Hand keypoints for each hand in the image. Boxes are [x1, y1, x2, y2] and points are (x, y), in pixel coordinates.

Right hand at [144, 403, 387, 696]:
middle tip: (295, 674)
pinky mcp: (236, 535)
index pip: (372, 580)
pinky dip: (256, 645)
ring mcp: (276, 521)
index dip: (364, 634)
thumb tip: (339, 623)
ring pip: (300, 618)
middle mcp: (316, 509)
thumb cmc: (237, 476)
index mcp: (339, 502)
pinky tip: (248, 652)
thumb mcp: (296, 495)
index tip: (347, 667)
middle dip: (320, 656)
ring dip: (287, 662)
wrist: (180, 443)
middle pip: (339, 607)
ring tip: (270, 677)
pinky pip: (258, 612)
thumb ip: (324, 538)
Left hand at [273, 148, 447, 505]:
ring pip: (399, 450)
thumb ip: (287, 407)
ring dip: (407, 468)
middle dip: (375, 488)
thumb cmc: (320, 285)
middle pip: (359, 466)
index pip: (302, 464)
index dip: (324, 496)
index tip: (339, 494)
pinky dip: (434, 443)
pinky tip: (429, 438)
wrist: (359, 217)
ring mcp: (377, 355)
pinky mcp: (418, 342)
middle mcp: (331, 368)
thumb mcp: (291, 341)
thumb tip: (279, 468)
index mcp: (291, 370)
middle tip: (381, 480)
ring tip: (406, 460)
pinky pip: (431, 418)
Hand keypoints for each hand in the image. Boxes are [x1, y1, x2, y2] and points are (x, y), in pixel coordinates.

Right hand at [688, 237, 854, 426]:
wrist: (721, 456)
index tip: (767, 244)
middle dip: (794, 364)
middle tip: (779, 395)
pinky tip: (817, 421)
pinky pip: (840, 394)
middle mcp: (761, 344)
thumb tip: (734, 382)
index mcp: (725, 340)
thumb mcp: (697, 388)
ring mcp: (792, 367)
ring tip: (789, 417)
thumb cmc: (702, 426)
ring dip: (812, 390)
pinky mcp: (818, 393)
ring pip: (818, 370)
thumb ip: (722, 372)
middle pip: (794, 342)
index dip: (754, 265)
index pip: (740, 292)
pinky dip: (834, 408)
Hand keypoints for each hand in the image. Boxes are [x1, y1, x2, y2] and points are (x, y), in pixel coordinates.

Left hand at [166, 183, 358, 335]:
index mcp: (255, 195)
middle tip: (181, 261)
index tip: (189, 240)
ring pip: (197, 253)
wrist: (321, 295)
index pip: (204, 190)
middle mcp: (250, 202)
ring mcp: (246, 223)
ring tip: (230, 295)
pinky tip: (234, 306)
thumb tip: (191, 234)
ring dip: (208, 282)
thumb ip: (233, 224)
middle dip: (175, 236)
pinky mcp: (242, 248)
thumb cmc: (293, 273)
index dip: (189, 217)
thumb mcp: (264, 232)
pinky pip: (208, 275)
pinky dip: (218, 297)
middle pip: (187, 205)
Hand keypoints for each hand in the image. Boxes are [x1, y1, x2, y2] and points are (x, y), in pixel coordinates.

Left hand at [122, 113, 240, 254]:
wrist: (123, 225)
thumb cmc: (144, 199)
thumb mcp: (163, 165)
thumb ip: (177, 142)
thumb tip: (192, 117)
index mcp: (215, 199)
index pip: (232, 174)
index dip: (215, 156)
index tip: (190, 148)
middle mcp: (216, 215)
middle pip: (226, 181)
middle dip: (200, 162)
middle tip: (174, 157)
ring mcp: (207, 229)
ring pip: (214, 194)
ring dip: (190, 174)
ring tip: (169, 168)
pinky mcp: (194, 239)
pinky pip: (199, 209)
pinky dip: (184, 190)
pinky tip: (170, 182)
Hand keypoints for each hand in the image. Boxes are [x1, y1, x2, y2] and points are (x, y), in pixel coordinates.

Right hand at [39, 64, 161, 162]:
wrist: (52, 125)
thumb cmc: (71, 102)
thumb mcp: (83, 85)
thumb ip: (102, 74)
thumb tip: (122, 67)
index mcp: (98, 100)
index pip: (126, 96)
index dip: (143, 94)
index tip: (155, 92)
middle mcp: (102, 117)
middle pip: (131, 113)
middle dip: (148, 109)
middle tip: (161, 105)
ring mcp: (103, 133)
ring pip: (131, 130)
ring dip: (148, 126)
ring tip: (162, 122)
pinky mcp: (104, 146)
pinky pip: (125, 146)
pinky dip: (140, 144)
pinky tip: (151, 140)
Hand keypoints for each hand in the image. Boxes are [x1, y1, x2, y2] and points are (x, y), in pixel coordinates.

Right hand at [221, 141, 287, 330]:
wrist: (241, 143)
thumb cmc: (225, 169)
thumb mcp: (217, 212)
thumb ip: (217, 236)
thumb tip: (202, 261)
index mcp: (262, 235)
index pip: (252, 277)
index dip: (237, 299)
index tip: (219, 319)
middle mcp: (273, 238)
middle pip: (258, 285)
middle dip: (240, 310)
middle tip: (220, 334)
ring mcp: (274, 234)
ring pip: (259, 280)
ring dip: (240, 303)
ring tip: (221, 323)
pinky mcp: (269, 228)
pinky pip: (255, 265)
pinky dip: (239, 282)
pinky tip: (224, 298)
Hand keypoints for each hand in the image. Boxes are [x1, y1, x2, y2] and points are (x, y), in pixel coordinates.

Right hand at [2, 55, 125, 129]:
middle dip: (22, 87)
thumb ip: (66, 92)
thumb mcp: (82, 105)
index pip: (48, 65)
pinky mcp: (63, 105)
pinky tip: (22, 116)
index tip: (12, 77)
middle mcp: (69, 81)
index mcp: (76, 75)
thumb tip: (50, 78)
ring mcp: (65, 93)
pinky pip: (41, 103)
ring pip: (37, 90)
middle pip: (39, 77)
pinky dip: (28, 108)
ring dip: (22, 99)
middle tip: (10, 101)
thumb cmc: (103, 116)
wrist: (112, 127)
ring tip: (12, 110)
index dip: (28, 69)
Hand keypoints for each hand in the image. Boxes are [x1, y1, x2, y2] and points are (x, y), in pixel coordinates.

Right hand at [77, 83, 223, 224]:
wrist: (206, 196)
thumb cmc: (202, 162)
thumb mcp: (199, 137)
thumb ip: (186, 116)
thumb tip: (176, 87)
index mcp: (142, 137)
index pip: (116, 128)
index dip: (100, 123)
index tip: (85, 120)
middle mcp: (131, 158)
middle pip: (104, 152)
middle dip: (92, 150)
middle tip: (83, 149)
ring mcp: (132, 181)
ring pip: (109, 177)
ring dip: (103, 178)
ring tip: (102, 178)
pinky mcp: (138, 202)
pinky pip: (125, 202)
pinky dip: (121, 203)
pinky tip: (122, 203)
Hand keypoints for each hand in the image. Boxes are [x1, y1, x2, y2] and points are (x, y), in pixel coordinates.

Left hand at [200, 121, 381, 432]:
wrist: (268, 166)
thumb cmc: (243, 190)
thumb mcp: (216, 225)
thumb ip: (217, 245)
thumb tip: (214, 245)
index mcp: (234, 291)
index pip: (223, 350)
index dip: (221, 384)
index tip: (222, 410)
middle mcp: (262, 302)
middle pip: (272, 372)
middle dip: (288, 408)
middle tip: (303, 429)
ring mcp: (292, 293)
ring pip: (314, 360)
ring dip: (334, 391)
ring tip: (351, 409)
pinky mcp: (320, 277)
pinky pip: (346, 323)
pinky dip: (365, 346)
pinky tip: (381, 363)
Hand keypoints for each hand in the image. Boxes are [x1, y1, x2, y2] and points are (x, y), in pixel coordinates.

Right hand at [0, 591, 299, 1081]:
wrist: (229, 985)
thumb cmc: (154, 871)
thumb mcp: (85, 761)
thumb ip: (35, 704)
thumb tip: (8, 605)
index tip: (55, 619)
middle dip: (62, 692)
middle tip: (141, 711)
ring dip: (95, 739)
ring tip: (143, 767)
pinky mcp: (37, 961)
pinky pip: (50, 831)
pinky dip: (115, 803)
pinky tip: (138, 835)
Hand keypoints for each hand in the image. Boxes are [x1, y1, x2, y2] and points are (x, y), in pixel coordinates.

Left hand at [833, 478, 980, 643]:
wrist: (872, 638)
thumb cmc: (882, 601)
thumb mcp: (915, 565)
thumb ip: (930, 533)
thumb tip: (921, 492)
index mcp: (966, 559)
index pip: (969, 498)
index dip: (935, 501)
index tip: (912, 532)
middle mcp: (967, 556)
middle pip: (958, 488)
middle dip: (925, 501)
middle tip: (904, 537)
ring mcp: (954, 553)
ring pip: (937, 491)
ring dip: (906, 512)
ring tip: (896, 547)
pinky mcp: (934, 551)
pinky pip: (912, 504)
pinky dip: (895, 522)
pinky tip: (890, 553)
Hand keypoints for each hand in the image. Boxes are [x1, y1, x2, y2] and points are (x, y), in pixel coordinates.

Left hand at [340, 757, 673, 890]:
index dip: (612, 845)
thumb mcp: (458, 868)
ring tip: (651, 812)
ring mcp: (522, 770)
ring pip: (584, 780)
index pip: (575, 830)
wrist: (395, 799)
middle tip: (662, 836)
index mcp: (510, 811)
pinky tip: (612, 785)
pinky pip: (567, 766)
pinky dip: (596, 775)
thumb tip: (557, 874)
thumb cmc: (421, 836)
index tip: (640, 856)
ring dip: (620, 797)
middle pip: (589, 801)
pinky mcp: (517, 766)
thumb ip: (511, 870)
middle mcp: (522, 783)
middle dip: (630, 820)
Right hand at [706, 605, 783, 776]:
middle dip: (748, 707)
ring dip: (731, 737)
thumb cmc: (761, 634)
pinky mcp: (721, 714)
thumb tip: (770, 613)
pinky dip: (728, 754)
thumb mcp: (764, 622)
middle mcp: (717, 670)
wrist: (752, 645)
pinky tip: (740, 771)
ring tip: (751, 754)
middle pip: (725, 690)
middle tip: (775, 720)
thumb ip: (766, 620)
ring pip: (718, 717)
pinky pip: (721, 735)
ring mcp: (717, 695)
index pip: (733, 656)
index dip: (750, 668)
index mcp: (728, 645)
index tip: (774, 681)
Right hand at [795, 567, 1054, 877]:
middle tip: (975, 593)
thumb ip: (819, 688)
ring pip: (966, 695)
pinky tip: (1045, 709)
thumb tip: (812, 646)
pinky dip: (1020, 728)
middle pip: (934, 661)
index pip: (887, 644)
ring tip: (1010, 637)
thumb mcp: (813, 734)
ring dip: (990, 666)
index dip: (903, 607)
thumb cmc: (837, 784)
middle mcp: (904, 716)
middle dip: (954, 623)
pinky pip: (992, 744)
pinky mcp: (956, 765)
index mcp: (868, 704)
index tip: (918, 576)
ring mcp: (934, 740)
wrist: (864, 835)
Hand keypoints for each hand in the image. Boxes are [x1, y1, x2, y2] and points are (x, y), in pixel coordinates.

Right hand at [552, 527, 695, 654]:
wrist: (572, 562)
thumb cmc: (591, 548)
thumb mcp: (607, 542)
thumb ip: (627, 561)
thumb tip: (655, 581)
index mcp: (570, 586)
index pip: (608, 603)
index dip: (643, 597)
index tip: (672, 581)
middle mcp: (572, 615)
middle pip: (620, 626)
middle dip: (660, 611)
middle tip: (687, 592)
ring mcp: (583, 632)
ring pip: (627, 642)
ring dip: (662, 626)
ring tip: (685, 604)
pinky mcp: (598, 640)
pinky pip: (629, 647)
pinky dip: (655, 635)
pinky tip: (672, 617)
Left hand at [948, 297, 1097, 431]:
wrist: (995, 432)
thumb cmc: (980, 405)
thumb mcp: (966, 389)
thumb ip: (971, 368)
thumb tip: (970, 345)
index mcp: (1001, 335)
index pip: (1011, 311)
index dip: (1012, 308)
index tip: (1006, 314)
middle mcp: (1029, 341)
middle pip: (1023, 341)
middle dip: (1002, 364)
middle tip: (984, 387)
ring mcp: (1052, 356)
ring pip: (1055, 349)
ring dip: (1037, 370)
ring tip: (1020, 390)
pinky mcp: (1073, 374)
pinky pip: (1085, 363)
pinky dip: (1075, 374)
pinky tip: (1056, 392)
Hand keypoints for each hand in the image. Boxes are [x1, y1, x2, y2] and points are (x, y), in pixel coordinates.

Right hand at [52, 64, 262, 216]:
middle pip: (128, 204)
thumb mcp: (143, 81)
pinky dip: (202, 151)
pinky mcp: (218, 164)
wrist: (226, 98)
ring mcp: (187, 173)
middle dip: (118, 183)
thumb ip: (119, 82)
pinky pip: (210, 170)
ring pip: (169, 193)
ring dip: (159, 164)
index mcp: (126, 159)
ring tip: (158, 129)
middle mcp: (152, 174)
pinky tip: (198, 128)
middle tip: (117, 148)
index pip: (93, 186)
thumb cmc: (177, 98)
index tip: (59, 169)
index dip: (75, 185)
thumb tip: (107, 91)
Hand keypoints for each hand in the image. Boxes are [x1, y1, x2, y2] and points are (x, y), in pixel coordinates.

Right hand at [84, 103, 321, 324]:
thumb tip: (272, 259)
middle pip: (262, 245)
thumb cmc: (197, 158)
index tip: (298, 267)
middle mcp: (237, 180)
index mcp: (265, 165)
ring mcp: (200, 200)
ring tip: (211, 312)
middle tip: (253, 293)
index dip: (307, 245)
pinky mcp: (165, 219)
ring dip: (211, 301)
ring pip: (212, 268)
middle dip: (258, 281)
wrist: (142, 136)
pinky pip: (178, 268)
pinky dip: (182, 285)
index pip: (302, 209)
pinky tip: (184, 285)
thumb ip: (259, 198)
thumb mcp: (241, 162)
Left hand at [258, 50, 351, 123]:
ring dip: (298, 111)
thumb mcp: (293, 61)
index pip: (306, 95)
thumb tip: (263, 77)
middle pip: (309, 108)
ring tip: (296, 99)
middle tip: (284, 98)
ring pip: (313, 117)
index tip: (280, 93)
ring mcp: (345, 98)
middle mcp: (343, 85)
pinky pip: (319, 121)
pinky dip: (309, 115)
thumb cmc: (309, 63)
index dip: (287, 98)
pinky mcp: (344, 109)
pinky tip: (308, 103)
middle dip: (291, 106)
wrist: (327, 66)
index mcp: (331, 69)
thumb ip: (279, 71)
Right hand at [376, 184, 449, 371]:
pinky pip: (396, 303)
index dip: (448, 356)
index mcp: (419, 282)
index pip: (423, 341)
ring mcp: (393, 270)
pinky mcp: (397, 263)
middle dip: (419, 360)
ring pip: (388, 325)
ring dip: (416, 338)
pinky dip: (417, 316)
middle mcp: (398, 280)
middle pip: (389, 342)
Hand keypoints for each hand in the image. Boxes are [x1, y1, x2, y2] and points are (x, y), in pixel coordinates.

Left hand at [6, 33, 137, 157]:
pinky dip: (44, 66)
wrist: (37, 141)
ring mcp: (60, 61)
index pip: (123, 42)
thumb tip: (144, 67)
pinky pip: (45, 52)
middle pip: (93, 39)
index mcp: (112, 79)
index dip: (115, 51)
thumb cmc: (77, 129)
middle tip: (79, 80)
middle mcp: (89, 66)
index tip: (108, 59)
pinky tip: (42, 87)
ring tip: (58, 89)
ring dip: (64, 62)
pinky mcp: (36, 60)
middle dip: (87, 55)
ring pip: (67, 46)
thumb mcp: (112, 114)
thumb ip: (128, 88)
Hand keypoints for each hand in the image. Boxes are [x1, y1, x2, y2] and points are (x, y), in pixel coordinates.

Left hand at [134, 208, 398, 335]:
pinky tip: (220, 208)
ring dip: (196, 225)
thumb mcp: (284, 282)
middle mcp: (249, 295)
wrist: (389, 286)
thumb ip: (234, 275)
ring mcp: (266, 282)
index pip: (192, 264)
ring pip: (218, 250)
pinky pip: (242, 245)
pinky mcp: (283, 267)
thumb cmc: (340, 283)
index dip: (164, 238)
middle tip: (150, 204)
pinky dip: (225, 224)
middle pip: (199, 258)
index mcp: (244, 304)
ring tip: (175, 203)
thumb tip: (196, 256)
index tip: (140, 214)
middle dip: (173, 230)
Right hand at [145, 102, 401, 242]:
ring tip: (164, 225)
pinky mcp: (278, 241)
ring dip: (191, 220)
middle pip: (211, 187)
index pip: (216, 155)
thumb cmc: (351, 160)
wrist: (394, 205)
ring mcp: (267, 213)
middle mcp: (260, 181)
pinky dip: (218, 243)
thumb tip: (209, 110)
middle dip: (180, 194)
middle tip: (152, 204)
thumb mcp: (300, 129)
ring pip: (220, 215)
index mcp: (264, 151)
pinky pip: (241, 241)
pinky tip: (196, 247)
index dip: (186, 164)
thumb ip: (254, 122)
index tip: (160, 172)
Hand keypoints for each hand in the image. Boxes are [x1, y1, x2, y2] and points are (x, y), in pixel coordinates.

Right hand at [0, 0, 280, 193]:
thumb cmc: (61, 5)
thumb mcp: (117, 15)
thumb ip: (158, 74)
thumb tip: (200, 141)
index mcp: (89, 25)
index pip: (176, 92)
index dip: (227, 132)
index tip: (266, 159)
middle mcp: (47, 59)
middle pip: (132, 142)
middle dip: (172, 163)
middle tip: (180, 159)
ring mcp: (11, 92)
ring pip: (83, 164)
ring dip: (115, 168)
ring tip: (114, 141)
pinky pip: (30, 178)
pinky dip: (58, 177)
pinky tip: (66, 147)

────────────────────────────────────────

- **TASK TO CARRY OUT**: Up to and including the line that holds "ring pip: (399, 450)", reproduce the records above exactly from their first line, and give nothing else.

- **ANSWER BELOW**:
Hand keypoints for each hand in the image. Boxes are [x1, y1, x2, y2] and points are (x, y), in pixel coordinates.

Right hand at [144, 403, 387, 696]:
middle tip: (295, 674)
pinky mcp: (236, 535)
index pip: (372, 580)
pinky dip: (256, 645)
ring mcp: (276, 521)
index dip: (364, 634)
thumb tip: (339, 623)
ring pip: (300, 618)
middle mcp: (316, 509)
thumb cmc: (237, 476)
index mcp: (339, 502)
pinky tip: (248, 652)
thumb mcp: (296, 495)
index tip: (347, 667)
middle dip: (320, 656)
ring dip: (287, 662)
wrist: (180, 443)
middle pip: (339, 607)
ring tip: (270, 677)
pinky pip: (258, 612)
thumb ip: (324, 538)
Left hand at [273, 148, 447, 505]:
ring pip: (399, 450)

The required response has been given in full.